La Banque mondiale n’a jamais dĂ©veloppĂ© un pays. Ce n’est pas sa vocation. La Banque mondiale est une banque, c’est-Ă -dire que c’est une boĂźte qui vend de l’argent Ă  ceux qui veulent bien aller acheter cet argent. La Banque mondiale ne force personne Ă  prendre son argent. Alain Foka me disait un jour au cours d’une interview sur Rfi que la Banque mondiale a pris en otage les pays africains. Je lui ai dit «ArrĂȘtez, M Foka ! Nous sommes Ă  Washington. Nous n’avons pas une armĂ©e et puis, il y a une bande de ministres des Finances qui prennent leurs avions et vont s’installer Ă  Washington et nous supplient de nous occuper d’eux ; nous quĂ©mandent notre fric, notre expertise et aprĂšs ils se plaignent. C’est un peu rapide ».

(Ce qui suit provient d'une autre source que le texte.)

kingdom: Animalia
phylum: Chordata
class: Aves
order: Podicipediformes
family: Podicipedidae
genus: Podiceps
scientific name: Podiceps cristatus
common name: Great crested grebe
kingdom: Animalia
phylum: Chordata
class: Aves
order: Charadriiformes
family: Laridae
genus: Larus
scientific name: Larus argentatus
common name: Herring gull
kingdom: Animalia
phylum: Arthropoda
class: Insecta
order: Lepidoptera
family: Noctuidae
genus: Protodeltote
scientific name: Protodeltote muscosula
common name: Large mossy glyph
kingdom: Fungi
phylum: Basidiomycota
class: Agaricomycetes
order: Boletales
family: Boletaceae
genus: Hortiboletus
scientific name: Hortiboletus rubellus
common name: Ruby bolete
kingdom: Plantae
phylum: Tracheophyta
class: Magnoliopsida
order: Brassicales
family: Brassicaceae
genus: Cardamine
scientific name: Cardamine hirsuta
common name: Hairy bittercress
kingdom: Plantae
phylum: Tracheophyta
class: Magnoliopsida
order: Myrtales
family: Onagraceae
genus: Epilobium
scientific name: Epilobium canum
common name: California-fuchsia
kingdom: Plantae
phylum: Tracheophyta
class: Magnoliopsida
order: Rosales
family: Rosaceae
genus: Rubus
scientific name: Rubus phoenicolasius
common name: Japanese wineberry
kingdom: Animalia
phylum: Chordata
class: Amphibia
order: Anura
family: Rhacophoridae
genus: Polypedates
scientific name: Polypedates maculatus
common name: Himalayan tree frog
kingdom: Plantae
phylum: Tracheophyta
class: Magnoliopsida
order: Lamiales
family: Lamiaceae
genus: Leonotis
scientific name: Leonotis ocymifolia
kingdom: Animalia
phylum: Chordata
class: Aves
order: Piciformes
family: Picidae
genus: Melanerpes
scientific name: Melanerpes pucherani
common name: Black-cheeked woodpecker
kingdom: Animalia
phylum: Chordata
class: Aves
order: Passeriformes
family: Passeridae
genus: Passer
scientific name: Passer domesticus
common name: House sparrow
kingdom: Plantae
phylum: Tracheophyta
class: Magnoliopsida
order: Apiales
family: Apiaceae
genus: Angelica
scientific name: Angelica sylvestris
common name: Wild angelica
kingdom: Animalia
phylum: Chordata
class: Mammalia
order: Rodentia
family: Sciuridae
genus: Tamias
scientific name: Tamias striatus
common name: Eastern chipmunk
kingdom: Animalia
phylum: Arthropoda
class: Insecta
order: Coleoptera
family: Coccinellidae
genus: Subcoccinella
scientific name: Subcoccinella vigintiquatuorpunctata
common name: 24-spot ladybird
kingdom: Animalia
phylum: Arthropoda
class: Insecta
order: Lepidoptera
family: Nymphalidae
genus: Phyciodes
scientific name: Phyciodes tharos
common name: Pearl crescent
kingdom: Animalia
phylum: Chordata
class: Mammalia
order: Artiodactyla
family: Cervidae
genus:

Il y a Ă  YaoundĂ©, Ă  Douala, Ă  Maroua suffisamment de gens qui en savent suffisamment pour que l’on aille Ă  la Banque mondiale demander qu’est-ce qu’on va faire de la Camair. Maintenant, ça ne fait pas de mal de voir des experts qui ont travaillĂ© sur le BrĂ©sil, sur la Russie, la Turquie donner une opinion, mais cette opinion ne doit jamais avoir valeur de loi. Ça doit rester une opinion parmi tant d’autres. La responsabilitĂ© souveraine d’établir des politiques Ă©conomiques doit ĂȘtre celle du pays. PlutĂŽt que de pleurnicher contre la Banque mondiale, il faut prendre en mains nos responsabilitĂ©s et nous assurer que les gens qui parlent en notre nom nous reprĂ©sentent. C’est tout.